Suresh Ollala, Nvidia’s senior director of engineering, wrote in a blog that the Excelero team “bring deep expertise in the block storage that large businesses use in storage-area networks. Now their mission is to help expand support for block storage in our enterprise software stack such as clusters for high performance computing. Block storage also has an important role to play inside the DOCA software framework that runs on our DPUs.”

Early Excelero NVMesh diagram

Excelero, founded in 2014, developed NVMesh software that took block data from SSDs and presented it to remote systems as a pool of block storage, like a SAN. The SSDs could be attached to servers in a hyperconverged infrastructure (HCI) appliance or as a converged system. This would involve cluster of servers, each with their own SSD storage, presented to host as a single block storage pool with remote direct memory access using NVMe.

The software using the block data could be running as VMware virtual machines or as Kubernetes-orchestrated containers.
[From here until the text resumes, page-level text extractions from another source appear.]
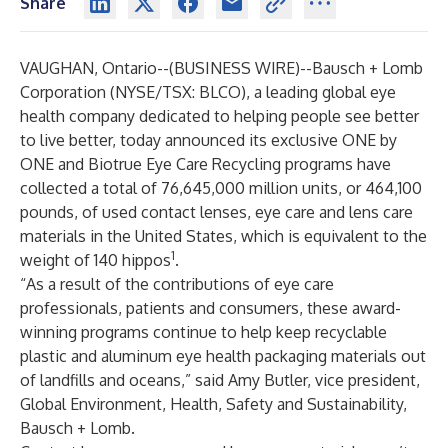
Share
VAUGHAN, Ontario--(
BUSINESS WIRE
)--
Bausch + Lomb
Corporation (NYSE/TSX: BLCO), a leading global eye
health company dedicated to helping people see better
to live better, today announced its exclusive
ONE by
ONE
and
Biotrue Eye Care
Recycling programs have
collected a total of 76,645,000 million units, or 464,100
pounds, of used contact lenses, eye care and lens care
materials in the United States, which is equivalent to the
1
weight of 140 hippos
.
“As a result of the contributions of eye care
professionals, patients and consumers, these
award-
winning
programs continue to help keep recyclable
plastic and aluminum eye health packaging materials ­out
of landfills and oceans,” said Amy Butler, vice president,
Global Environment, Health, Safety and Sustainability,
Bausch + Lomb.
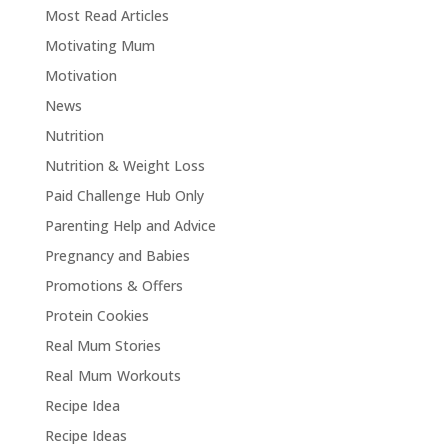
Most Read Articles
Motivating Mum
Motivation
News
Nutrition
Nutrition & Weight Loss
Paid Challenge Hub Only
Parenting Help and Advice
Pregnancy and Babies
Promotions & Offers
Protein Cookies
Real Mum Stories
Real Mum Workouts
Recipe Idea
Recipe Ideas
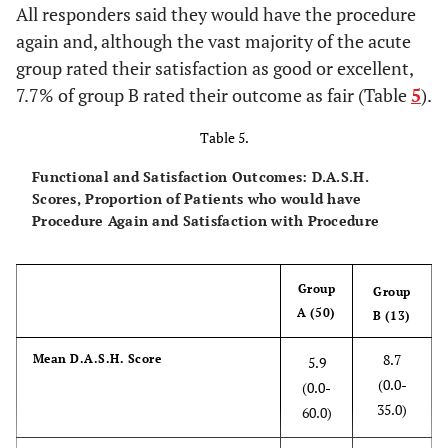
All responders said they would have the procedure
again and, although the vast majority of the acute
group rated their satisfaction as good or excellent,
7.7% of group B rated their outcome as fair (Table
5
).
Table 5.
Functional and Satisfaction Outcomes: D.A.S.H.
Scores, Proportion of Patients who would have
Procedure Again and Satisfaction with Procedure
Group
Group
A (50)
B (13)
8.7
Mean D.A.S.H. Score
5.9
(0.0-
(0.0-
35.0)
60.0)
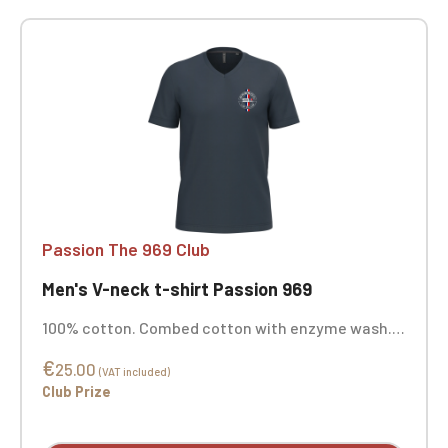
Passion The 969 Club
Men's V-neck t-shirt Passion 969
100% cotton. Combed cotton with enzyme wash.
Straight cut. Neck tape. Double-needle stitching
€
at the cuffs and hem. Custom embroidered.
25.00
(VAT included)
Club Prize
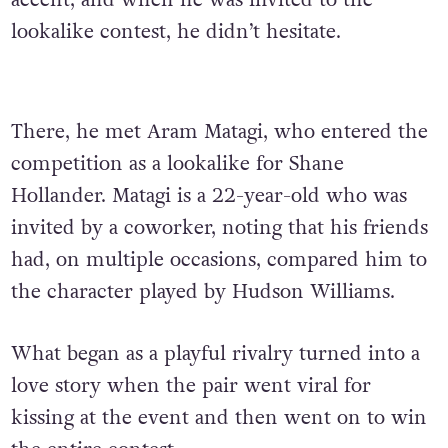
accent, and when he was invited to the
lookalike contest, he didn’t hesitate.
There, he met Aram Matagi, who entered the
competition as a lookalike for Shane
Hollander. Matagi is a 22-year-old who was
invited by a coworker, noting that his friends
had, on multiple occasions, compared him to
the character played by Hudson Williams.
What began as a playful rivalry turned into a
love story when the pair went viral for
kissing at the event and then went on to win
Nvidia’s AI enterprise storage stack is made up of software suites intended to make it more straightforward for enterprises to run AI systems using Nvidia GPUs and/or its BlueField DPUs (SmartNICs). As part of that the GPUs need loading with block data at high speed so that they can do their processing work and write the results back to the storage.

The lower parts of Excelero’s software stack read and write data to drives and package and secure it for high-speed transfer to processing resources. This is what interests Nvidia. It’s seems that in a cluster block, data from one node might be wanted by another and that cross-cluster data access is a core part of Excelero’s wares.
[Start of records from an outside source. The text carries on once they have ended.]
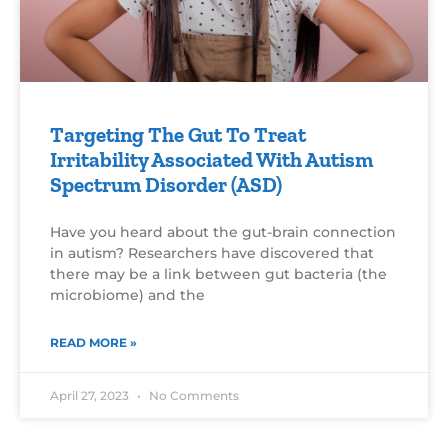
Targeting The Gut To Treat
Irritability Associated With Autism
Spectrum Disorder (ASD)
Have you heard about the gut-brain connection
in autism? Researchers have discovered that
there may be a link between gut bacteria (the
microbiome) and the
READ MORE »
April 27, 2023
No Comments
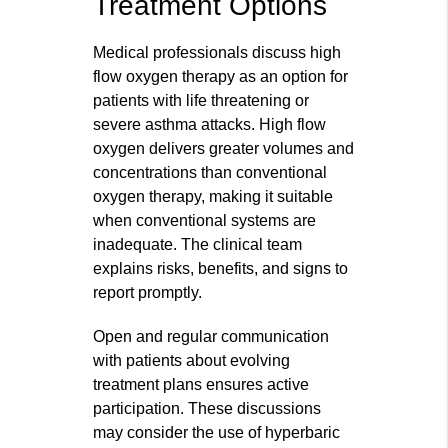
Treatment Options
Medical professionals discuss high
flow oxygen therapy as an option for
patients with life threatening or
severe asthma attacks. High flow
oxygen delivers greater volumes and
concentrations than conventional
oxygen therapy, making it suitable
when conventional systems are
inadequate. The clinical team
explains risks, benefits, and signs to
report promptly.
Open and regular communication
with patients about evolving
treatment plans ensures active
participation. These discussions
may consider the use of hyperbaric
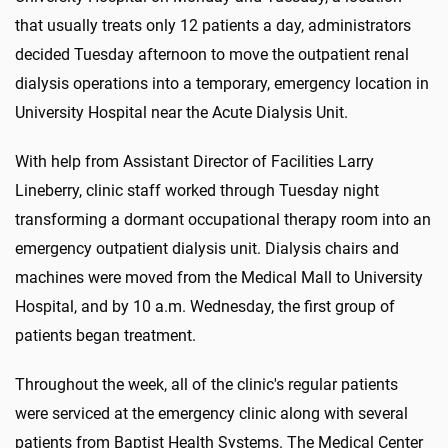
that usually treats only 12 patients a day, administrators
decided Tuesday afternoon to move the outpatient renal
dialysis operations into a temporary, emergency location in
University Hospital near the Acute Dialysis Unit.
With help from Assistant Director of Facilities Larry
Lineberry, clinic staff worked through Tuesday night
transforming a dormant occupational therapy room into an
emergency outpatient dialysis unit. Dialysis chairs and
machines were moved from the Medical Mall to University
Hospital, and by 10 a.m. Wednesday, the first group of
patients began treatment.
Throughout the week, all of the clinic's regular patients
were serviced at the emergency clinic along with several
patients from Baptist Health Systems. The Medical Center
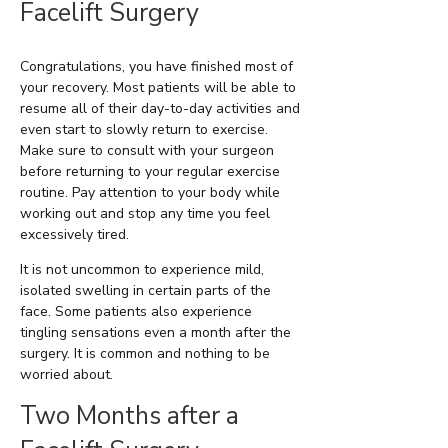
Facelift Surgery
Congratulations, you have finished most of
your recovery. Most patients will be able to
resume all of their day-to-day activities and
even start to slowly return to exercise.
Make sure to consult with your surgeon
before returning to your regular exercise
routine. Pay attention to your body while
working out and stop any time you feel
excessively tired.
It is not uncommon to experience mild,
isolated swelling in certain parts of the
face. Some patients also experience
tingling sensations even a month after the
surgery. It is common and nothing to be
worried about.
Two Months after a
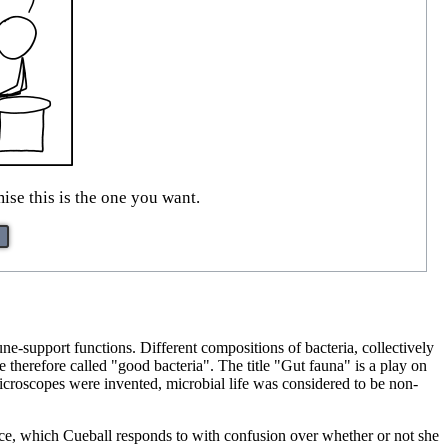
ise this is the one you want.
une-support functions. Different compositions of bacteria, collectively
e therefore called "good bacteria". The title "Gut fauna" is a play on
croscopes were invented, microbial life was considered to be non-
e, which Cueball responds to with confusion over whether or not she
Ollala said: “Nvidia will continue to support Excelero’s customers by honouring its contracts. Looking ahead, Excelero’s technology will be integrated into Nvidia’s enterprise software stack.” Excelero will be merged into Nvidia’s engineering organisation and not be a separate unit with its own identity.

Nvidia, whose attempt to buy Arm fell through, acquired Bright Computing and its cluster management software in January. Nvidia is building an AI cluster software stack with software control and data paths that will make its GPU servers more usable by enterprises who won’t have to roll their own software to get AI applications running on Nvidia’s hardware.